Hugging Face Introduces “T0”, An Encoder-Decoder Model That Consumes Textual Inputs And Produces Target Responses

Source: https://arxiv.org/pdf/2110.08207.pdf

Language models use various statistical and probabilistic techniques to predict the probability of a given sequence of words appearing in a phrase. For this, these models evaluate large amounts of text data.

Large language models have recently been proven to be capable of reasonable zero-shot generalization to new tasks. Despite just being trained on language modeling objectives, these models can perform reasonably well on new tasks for which they have not been explicitly trained, such as answering questions about passages or summarising.

According to studies, large language models generalize to new tasks as a result of an unconscious multitask learning process. A language model is forced to learn from various implicit tasks included in their pretraining corpus as a result of learning to anticipate the next word. This allows big language models to generalize to unknown tasks offered as natural language prompts, extending beyond the capabilities of most large-scale explicit multitask settings. However, this capability requires a sufficiently large model and is sensitive to the language of its cues.

In addition, how implicit this multitask learning remains an unanswered subject.
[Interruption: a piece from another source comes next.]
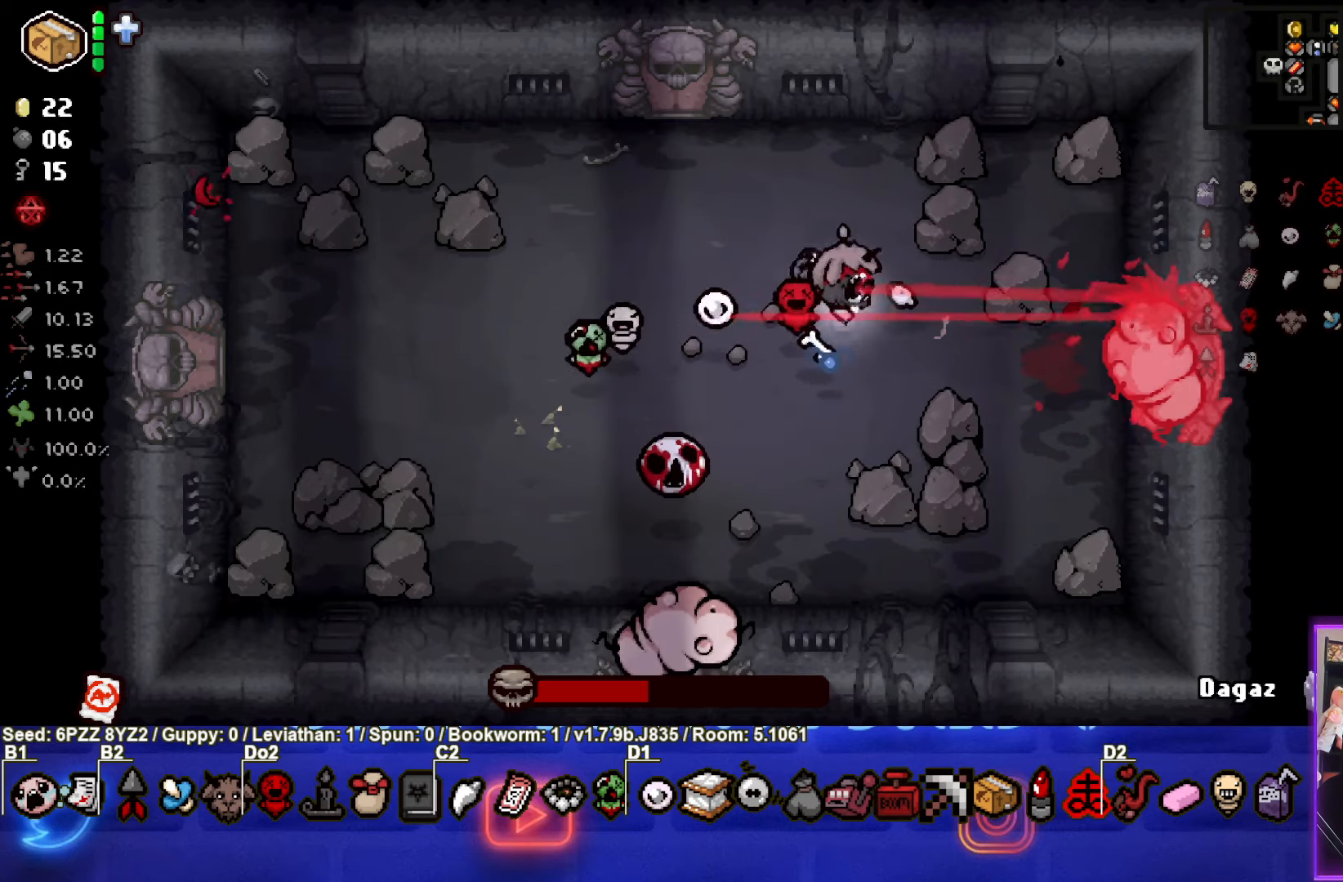
{"buttons": ["CIRCLE"], "left_stick": "down-left", "events": [[66, "left_stick", "left"], [433, "left_stick", "down-left"]]}
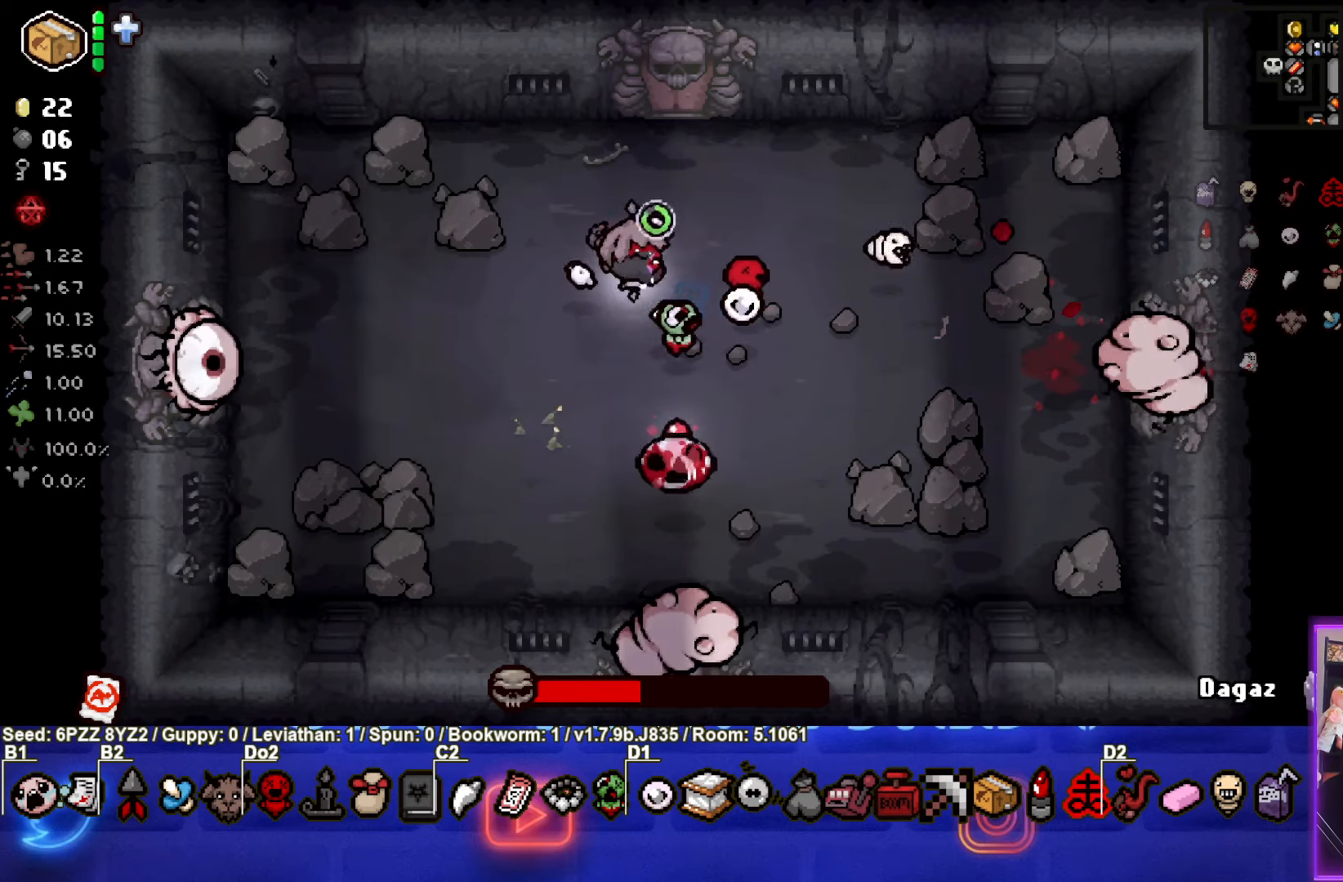
{"buttons": [], "left_stick": "down", "events": [[350, "left_stick", "down"], [400, "CIRCLE", "up"]]}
Given the size of the training data, it’s fair to expect some typical natural language processing (NLP) tasks to appear in explicit form in the dataset, allowing the language model to be directly trained on the task. Given the size of large language models and the datasets on which they are trained, explicit multitask supervision could play a significant role in zero-shot generalization.
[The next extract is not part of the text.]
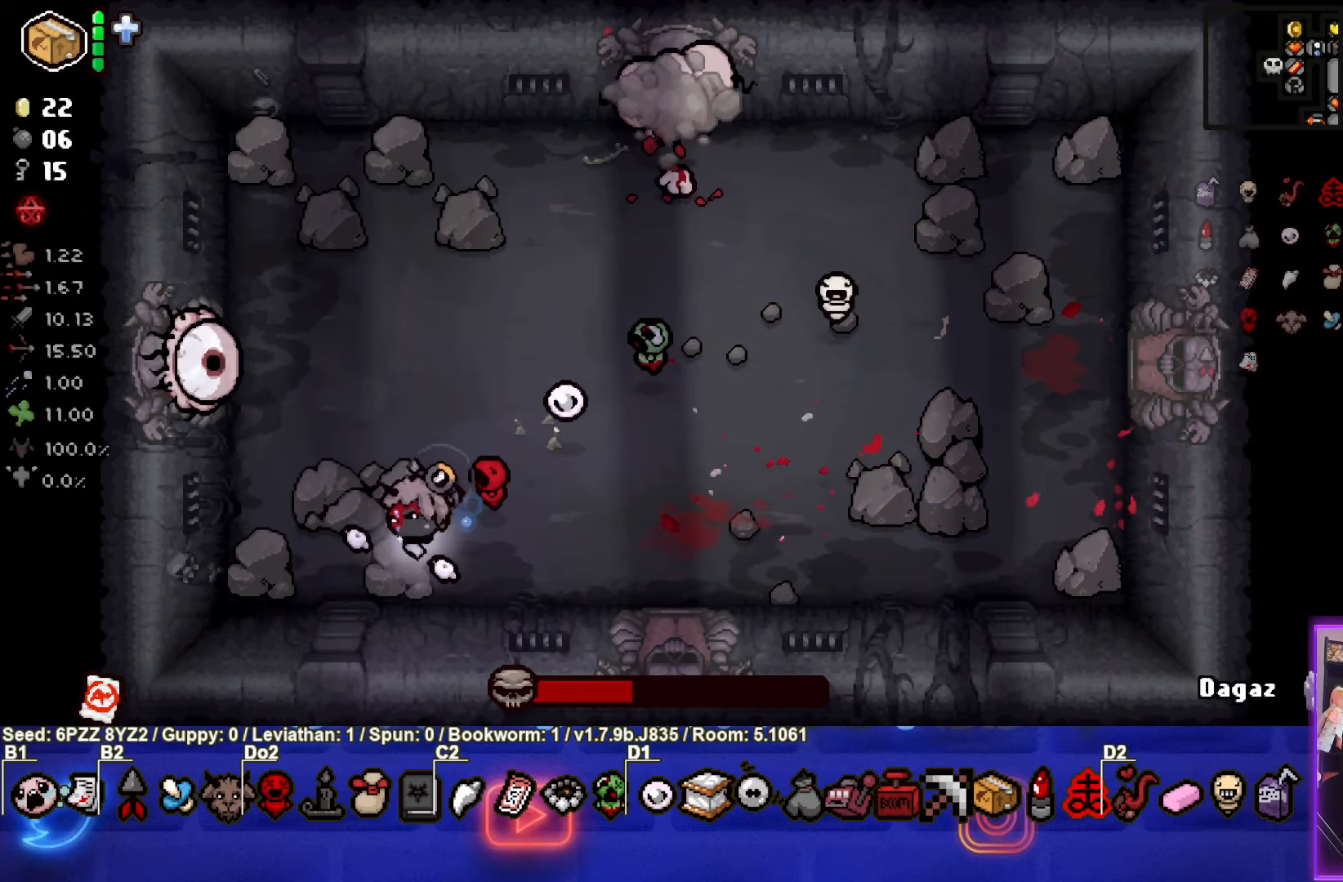
{"buttons": ["SQUARE"], "left_stick": "right", "events": [[283, "left_stick", "up-right"], [383, "left_stick", "right"]]}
Researchers from Brown University and Hugging Face conducted a study that focused on consciously and explicitly training huge language models in a supervised and massively multitask manner. They employ a multitask training mix that consists of a large number of diverse activities that are specified via natural language prompts. 

This research aimed to get a model that can generalize to new jobs without requiring vast size, as well as be more resistant to prompt phrasing choices. 

They used a basic templating language for structured datasets to turn a large number of natural language jobs into suggested forms. To accomplish this, they created an interface for public contributors to collect prompts, making it easier to collect a huge multitask mixture with several questions per dataset. Then they train the T0 model, a variant of the T5 encoder-decoder model, on a subset of the tasks (each with multiple datasets). After training, they evaluate tasks on which the model has not been trained.

This research provides answers to two questions:

  1. Does multitask triggered training improve generalization to previously unknown tasks?
  2. Does training on a broader set of prompts increase prompt wording robustness?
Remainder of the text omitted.